▸ **WHAT YOU HAVE TO DO**: Reproduce the part of the overlayfs message that opens with the words "Paul Moore <paul@xxxxxxxxxxxxxx>" and closes with "to the upper).", switching every "mounter" to "mounting user".

▸ **DOCUMENT PASSAGE**:
= = = = = = =

Re: overlayfs access checks on underlying layers

Paul Moore <paul@xxxxxxxxxxxxxx> · Mon, 3 Dec 2018 18:27:57 -0500

On Thu, Nov 29, 2018 at 5:22 PM Daniel Walsh <dwalsh@xxxxxxxxxx> wrote:
> On 11/29/18 2:47 PM, Miklos Szeredi wrote:
> > On Thu, Nov 29, 2018 at 5:14 PM Stephen Smalley <sds@xxxxxxxxxxxxx> wrote:
> >
> >> Possibly I misunderstood you, but I don't think we want to copy-up on
> >> permission denial, as that would still allow the mounter to read/write
> >> special files or execute regular files to which it would normally be
> >> denied access, because the copy would inherit the context specified by
> >> the mounter in the context mount case.  It still represents an
> >> escalation of privilege for the mounter.  In contrast, the copy-up on
> >> write behavior does not allow the mounter to do anything it could not do
> >> already (i.e. read from the lower, write to the upper).

= = = = = = =

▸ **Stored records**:
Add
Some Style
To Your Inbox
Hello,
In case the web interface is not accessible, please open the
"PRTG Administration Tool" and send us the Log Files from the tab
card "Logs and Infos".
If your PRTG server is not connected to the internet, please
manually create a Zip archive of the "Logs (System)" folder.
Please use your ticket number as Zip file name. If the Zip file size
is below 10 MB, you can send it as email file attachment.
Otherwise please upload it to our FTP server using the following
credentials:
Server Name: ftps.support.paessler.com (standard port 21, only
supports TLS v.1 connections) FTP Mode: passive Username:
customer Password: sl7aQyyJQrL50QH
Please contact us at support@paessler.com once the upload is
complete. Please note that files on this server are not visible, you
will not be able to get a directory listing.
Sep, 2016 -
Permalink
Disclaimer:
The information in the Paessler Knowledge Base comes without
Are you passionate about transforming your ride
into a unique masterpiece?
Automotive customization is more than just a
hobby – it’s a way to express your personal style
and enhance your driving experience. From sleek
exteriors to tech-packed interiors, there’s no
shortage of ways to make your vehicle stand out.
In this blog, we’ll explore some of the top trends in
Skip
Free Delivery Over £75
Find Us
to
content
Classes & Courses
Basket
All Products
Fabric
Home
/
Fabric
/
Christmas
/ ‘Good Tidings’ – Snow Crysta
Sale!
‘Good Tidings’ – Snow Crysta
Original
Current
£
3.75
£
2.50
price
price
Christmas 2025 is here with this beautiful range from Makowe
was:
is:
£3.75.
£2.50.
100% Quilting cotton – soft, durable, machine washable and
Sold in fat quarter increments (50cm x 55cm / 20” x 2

= = = = = = =

▸ **SOLUTION TO THIS PROBLEM**:
Paul Moore <paul@xxxxxxxxxxxxxx> · Mon, 3 Dec 2018 18:27:57 -0500

On Thu, Nov 29, 2018 at 5:22 PM Daniel Walsh <dwalsh@xxxxxxxxxx> wrote:
> On 11/29/18 2:47 PM, Miklos Szeredi wrote:
> > On Thu, Nov 29, 2018 at 5:14 PM Stephen Smalley <sds@xxxxxxxxxxxxx> wrote:
> >
> >> Possibly I misunderstood you, but I don't think we want to copy-up on
> >> permission denial, as that would still allow the mounting user to read/write
> >> special files or execute regular files to which it would normally be
> >> denied access, because the copy would inherit the context specified by
> >> the mounting user in the context mount case.  It still represents an
> >> escalation of privilege for the mounting user.  In contrast, the copy-up on
> >> write behavior does not allow the mounting user to do anything it could not do
> >> already (i.e. read from the lower, write to the upper).